RankBrain is a machine-learning artificial intelligence system that parses complex queries and converts them into simpler search terms.
This is how it works: if you search for “best place to have pizza in New York”, it will parse the query as “best New York pizza”.
Up until a few months ago, Google was using RankBrain for less than 15% of queries. Now Google says they have increased it enough so that it is used all the time.
When you optimise for RankBrain, you essentially optimise for people not for search engines. Which is to say, your focus should be on answering actual user queries, not sticking to Google’s norms.
All this continuing evolution of Google’s algorithms are essentially designed to deal with two trends:
- Voice searches: According to Google, 20% of all mobile searches are voice searches. Voice searches are, by design, more conversational and less keyword focused. Google’s RankBrain algorithm helps turn complex queries into something simpler. See more on this below.
- Increasing sophistication of SEOs: As Google evolves, so do SEOs. The incorporation of Penguin into the core Google algorithm is a sign that Google will not be out-manoeuvred by SEOs.
Expect more such algorithm changes in 2017, especially those dealing with mobile searches.
4. Chatbots will help you perform simple tasks
Just like emails changed the way we communicate, chatbots promise to change the way we transact.
Chatbots are basically simple bots (or “conversational agents”) designed to mimic human conversations.
You can activate them by using some specific codewords, like this:
That’s at the lower end of the spectrum. At the higher end, you can turn them into complete commerce tools, such as this Facebook chatbot from Adoro:
You can also turn them into content delivery tools, such as this news bot:
Or help users discover your content, like this health app:
The rise of chatbots underscores another trend: the ubiquity of messaging apps.
Consider that Facebook Messenger has more than a billion users or that Whatsapp is topping 700M users and you can see the appeal of chatbots. They plug right into these messaging apps, are “always on” in the background, and help outsource simple tasks.
As AI improves, expect chatbots to catch on even more.
5. Voice will emerge as a critical user interface
If you’ve been following updates from CES 2017, you already know that voice is about to make a big impact as a user interface.
LG put Amazon’s Alexa in its fridge and smart home robot. Omaker made an Alexa compatible speaker while Whirlpool made a bunch of Alexa integrations for its appliances.
Little wonder that Alexa sold out on Amazon over the holidays while Amazon Echo saw 9x higher sales.
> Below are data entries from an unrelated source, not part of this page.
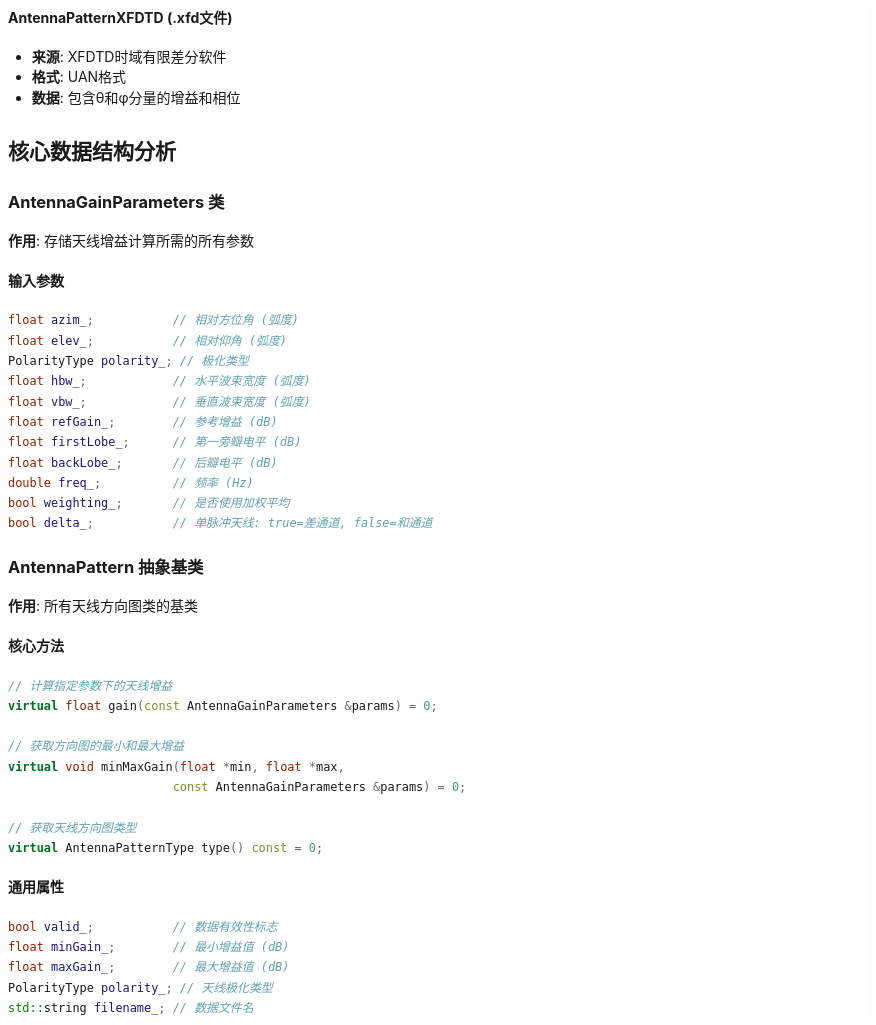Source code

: #### AntennaPatternXFDTD (.xfd文件)
- **来源**: XFDTD时域有限差分软件
- **格式**: UAN格式
- **数据**: 包含θ和φ分量的增益和相位



## 核心数据结构分析

### AntennaGainParameters 类

**作用**: 存储天线增益计算所需的所有参数

#### 输入参数

```cpp
float azim_;           // 相对方位角 (弧度)
float elev_;           // 相对仰角 (弧度)  
PolarityType polarity_; // 极化类型
float hbw_;            // 水平波束宽度 (弧度)
float vbw_;            // 垂直波束宽度 (弧度)
float refGain_;        // 参考增益 (dB)
float firstLobe_;      // 第一旁瓣电平 (dB)
float backLobe_;       // 后瓣电平 (dB)
double freq_;          // 频率 (Hz)
bool weighting_;       // 是否使用加权平均
bool delta_;           // 单脉冲天线: true=差通道, false=和通道
```

### AntennaPattern 抽象基类

**作用**: 所有天线方向图类的基类

#### 核心方法

```cpp
// 计算指定参数下的天线增益
virtual float gain(const AntennaGainParameters &params) = 0;

// 获取方向图的最小和最大增益
virtual void minMaxGain(float *min, float *max, 
                       const AntennaGainParameters &params) = 0;

// 获取天线方向图类型
virtual AntennaPatternType type() const = 0;
```

#### 通用属性

```cpp
bool valid_;           // 数据有效性标志
float minGain_;        // 最小增益值 (dB)
float maxGain_;        // 最大增益值 (dB)
PolarityType polarity_; // 天线极化类型
std::string filename_; // 数据文件名
```
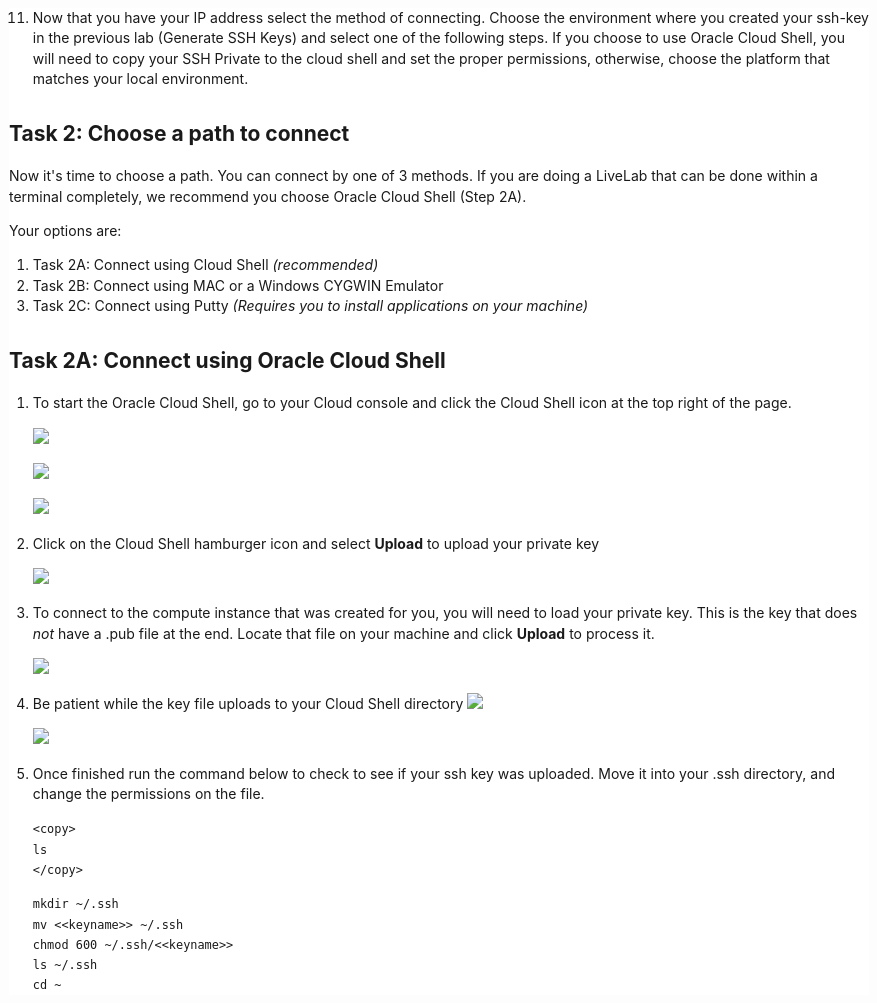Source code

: 11. Now that you have your IP address select the method of connecting. Choose the environment where you created your ssh-key in the previous lab (Generate SSH Keys) and select one of the following steps. If you choose to use Oracle Cloud Shell, you will need to copy your SSH Private to the cloud shell and set the proper permissions, otherwise, choose the platform that matches your local environment.

## Task 2: Choose a path to connect
Now it's time to choose a path. You can connect by one of 3 methods.  If you are doing a LiveLab that can be done within a terminal completely, we recommend you choose Oracle Cloud Shell (Step 2A).

Your options are:
1. Task 2A: Connect using Cloud Shell *(recommended)*
2. Task 2B: Connect using MAC or a Windows CYGWIN Emulator
3. Task 2C: Connect using Putty *(Requires you to install applications on your machine)*


## Task 2A: Connect using Oracle Cloud Shell

1.  To start the Oracle Cloud Shell, go to your Cloud console and click the Cloud Shell icon at the top right of the page.

	![](https://objectstorage.us-phoenix-1.oraclecloud.com/p/SJgQwcGUvQ4LqtQ9xGsxRcgoSN19Wip9vSdk-D_lBzi7bhDP6eG1zMBl0I21Qvaz/n/c4u02/b/common/o/labs/generate-ssh-key-cloud-shell/images/cloudshellopen.png " ")

    ![](https://objectstorage.us-phoenix-1.oraclecloud.com/p/SJgQwcGUvQ4LqtQ9xGsxRcgoSN19Wip9vSdk-D_lBzi7bhDP6eG1zMBl0I21Qvaz/n/c4u02/b/common/o/labs/generate-ssh-key-cloud-shell/images/cloudshellsetup.png " ")

    ![](https://objectstorage.us-phoenix-1.oraclecloud.com/p/SJgQwcGUvQ4LqtQ9xGsxRcgoSN19Wip9vSdk-D_lBzi7bhDP6eG1zMBl0I21Qvaz/n/c4u02/b/common/o/labs/generate-ssh-key-cloud-shell/images/cloudshell.png " ")

2.  Click on the Cloud Shell hamburger icon and select **Upload** to upload your private key

    ![](https://objectstorage.us-phoenix-1.oraclecloud.com/p/SJgQwcGUvQ4LqtQ9xGsxRcgoSN19Wip9vSdk-D_lBzi7bhDP6eG1zMBl0I21Qvaz/n/c4u02/b/common/o/labs/generate-ssh-key-cloud-shell/images/upload-key.png " ")

3.  To connect to the compute instance that was created for you, you will need to load your private key.  This is the key that does *not* have a .pub file at the end.  Locate that file on your machine and click **Upload** to process it.

    ![](https://objectstorage.us-phoenix-1.oraclecloud.com/p/SJgQwcGUvQ4LqtQ9xGsxRcgoSN19Wip9vSdk-D_lBzi7bhDP6eG1zMBl0I21Qvaz/n/c4u02/b/common/o/labs/generate-ssh-key-cloud-shell/images/upload-key-select.png " ")

4. Be patient while the key file uploads to your Cloud Shell directory
    ![](https://objectstorage.us-phoenix-1.oraclecloud.com/p/SJgQwcGUvQ4LqtQ9xGsxRcgoSN19Wip9vSdk-D_lBzi7bhDP6eG1zMBl0I21Qvaz/n/c4u02/b/common/o/labs/generate-ssh-key-cloud-shell/images/upload-key-select-2.png " ")

    ![](https://objectstorage.us-phoenix-1.oraclecloud.com/p/SJgQwcGUvQ4LqtQ9xGsxRcgoSN19Wip9vSdk-D_lBzi7bhDP6eG1zMBl0I21Qvaz/n/c4u02/b/common/o/labs/generate-ssh-key-cloud-shell/images/upload-key-select-3.png " ")

5. Once finished run the command below to check to see if your ssh key was uploaded.  Move it into your .ssh directory, and change the permissions on the file.

    ```nohighlight
    <copy>
    ls
    </copy>
    ```
    ```nohighlight
    mkdir ~/.ssh
    mv <<keyname>> ~/.ssh
    chmod 600 ~/.ssh/<<keyname>>
    ls ~/.ssh
    cd ~
    ```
Recall the stat from above: roughly 20% of Google queries on mobile are voice searches. Overall, voice searches are up 7x from 2010 on Google (Source: SearchEngineWatch).
All of this points to a radical shift in the way we use computers. Voice is one of the most natural interfaces to perform an activity. As voice recognition improves (Microsoft’s voice recognition tech is now “just as accurate as humans”), more and more people will turn to voice-based computing.
This will change the way you design and market your products. Voice computing depends on short, crisp answers, not lengthy essays and meandering statements. When paired with artificial intelligence, you might very well have something close to Samantha from Her.
This change might still be a couple of years away but if you want to thrive in the post-screen era, you’ll have to start retooling immediately.
Over to you
2017 promises a lot of changes in your customers interact with your brand. From pure text-only content, you’ll see more and more brands shift to video content. And from native mobile apps, you might see a move towards web apps.
Brands will also start investing in chatbots to reach hundreds of millions of messaging app users. At the same time, SEOs will have to stay on their toes to rank on increasingly complex ranking algorithms. They’ll have to create content that appeals to real people asking real questions over search engine algorithms.
Altogether, a lot of exciting changes ahead!